Den Mercedesmann schien das nicht zu beeindrucken. Er setzte zum Überholen an. Erst im letzten Moment erkannte er den entgegenkommenden Transit und scherte in einer halsbrecherischen Aktion wieder hinter Katie ein. Die wusste, dass sie etwas tun musste, wenn aus der Fahndung nach zwei kleinen Mädchen nicht ein tödlicher Unfall werden sollte. Also öffnete sie das Fenster des Dienstwagens, rammte mit der linken Hand das mobile Blaulicht aufs Dach und schaltete mit der rechten das Martinshorn ein – für die Wagen, die weiter hinten fuhren und das optische Signal nicht sehen konnten.

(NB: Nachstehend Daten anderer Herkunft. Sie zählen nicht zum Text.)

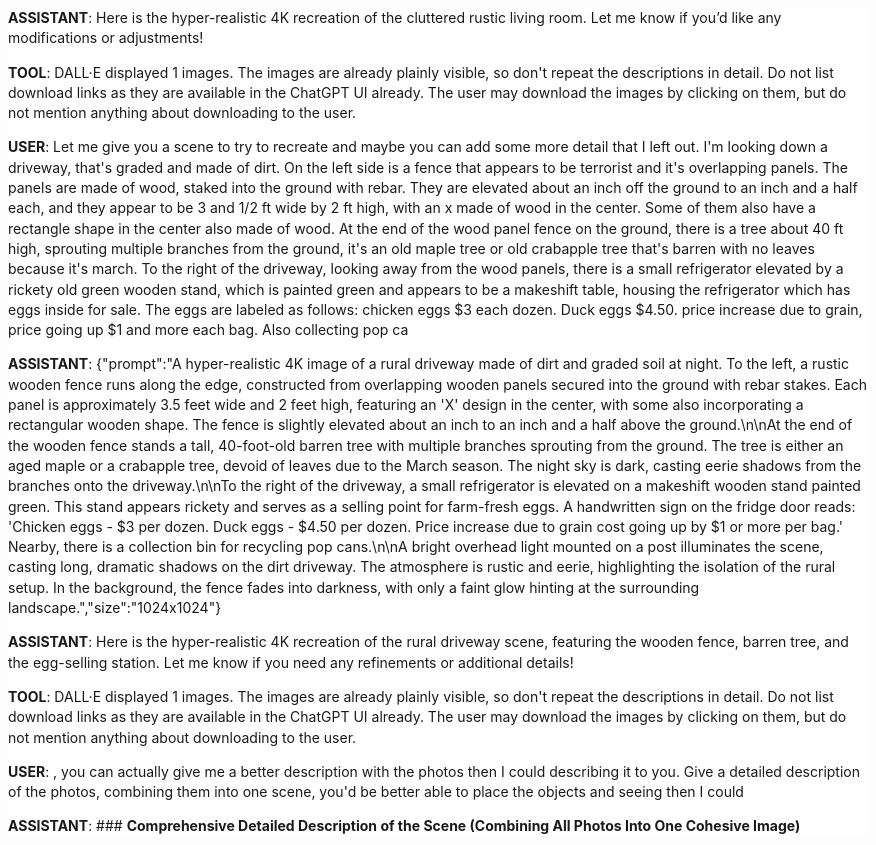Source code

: **ASSISTANT**: Here is the hyper-realistic 4K recreation of the cluttered rustic living room. Let me know if you’d like any modifications or adjustments!

**TOOL**: DALL·E displayed 1 images. The images are already plainly visible, so don't repeat the descriptions in detail. Do not list download links as they are available in the ChatGPT UI already. The user may download the images by clicking on them, but do not mention anything about downloading to the user.

**USER**: Let me give you a scene to try to recreate and maybe you can add some more detail that I left out. I'm looking down a driveway, that's graded and made of dirt. On the left side is a fence that appears to be terrorist and it's overlapping panels. The panels are made of wood, staked into the ground with rebar. They are elevated about an inch off the ground to an inch and a half each, and they appear to be 3 and 1/2 ft wide by 2 ft high, with an x made of wood in the center. Some of them also have a rectangle shape in the center also made of wood. At the end of the wood panel fence on the ground, there is a tree about 40 ft high, sprouting multiple branches from the ground, it's an old maple tree or old crabapple tree that's barren with no leaves because it's march. To the right of the driveway, looking away from the wood panels, there is a small refrigerator elevated by a rickety old green wooden stand, which is painted green and appears to be a makeshift table, housing the refrigerator which has eggs inside for sale. The eggs are labeled as follows: chicken eggs $3 each dozen. Duck eggs $4.50. price increase due to grain, price going up $1 and more each bag. Also collecting pop ca

**ASSISTANT**: {"prompt":"A hyper-realistic 4K image of a rural driveway made of dirt and graded soil at night. To the left, a rustic wooden fence runs along the edge, constructed from overlapping wooden panels secured into the ground with rebar stakes. Each panel is approximately 3.5 feet wide and 2 feet high, featuring an 'X' design in the center, with some also incorporating a rectangular wooden shape. The fence is slightly elevated about an inch to an inch and a half above the ground.\n\nAt the end of the wooden fence stands a tall, 40-foot-old barren tree with multiple branches sprouting from the ground. The tree is either an aged maple or a crabapple tree, devoid of leaves due to the March season. The night sky is dark, casting eerie shadows from the branches onto the driveway.\n\nTo the right of the driveway, a small refrigerator is elevated on a makeshift wooden stand painted green. This stand appears rickety and serves as a selling point for farm-fresh eggs. A handwritten sign on the fridge door reads: 'Chicken eggs - $3 per dozen. Duck eggs - $4.50 per dozen. Price increase due to grain cost going up by $1 or more per bag.' Nearby, there is a collection bin for recycling pop cans.\n\nA bright overhead light mounted on a post illuminates the scene, casting long, dramatic shadows on the dirt driveway. The atmosphere is rustic and eerie, highlighting the isolation of the rural setup. In the background, the fence fades into darkness, with only a faint glow hinting at the surrounding landscape.","size":"1024x1024"}

**ASSISTANT**: Here is the hyper-realistic 4K recreation of the rural driveway scene, featuring the wooden fence, barren tree, and the egg-selling station. Let me know if you need any refinements or additional details!

**TOOL**: DALL·E displayed 1 images. The images are already plainly visible, so don't repeat the descriptions in detail. Do not list download links as they are available in the ChatGPT UI already. The user may download the images by clicking on them, but do not mention anything about downloading to the user.

**USER**: , you can actually give me a better description with the photos then I could describing it to you. Give a detailed description of the photos, combining them into one scene, you'd be better able to place the objects and seeing then I could

**ASSISTANT**: ### **Comprehensive Detailed Description of the Scene (Combining All Photos Into One Cohesive Image)**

Sofort ging die S-Klasse auf Abstand. Katie hätte schwören können, dass der Fahrer puterrot anlief, auf jeden Fall breitete sich auf dem Gesicht seiner Beifahrerin ein Grinsen aus.
Doch mehr als einen flüchtigen Blick hatte Katie für dieses Geschehen nicht übrig. Die Mädchen mussten doch irgendwo sein. Angestrengt spähte sie in jeden Weg, der links und rechts in Wald oder Feld führte. Unglücklicherweise gab es hier jede Menge dieser Ausweichmöglichkeiten. Seit Tagen waren die Kinder immer wieder in Stralsund gesehen worden – meist, wenn sie irgendwo etwas klauten. Erwischt hatte man sie nie. Dabei war die Kleinere nach übereinstimmenden Aussagen höchstens vier und ihre Begleiterin nicht älter als acht Jahre alt. Heute Morgen war dann der Anruf von der alten Strelasund-Querung gekommen. Wie unzählige andere ungeduldige Passanten hatten die Mädchen zwanzig Minuten vor der aufgeklappten Dammbrücke ausharren müssen, um den Schiffsverkehr durch den Sund passieren zu lassen.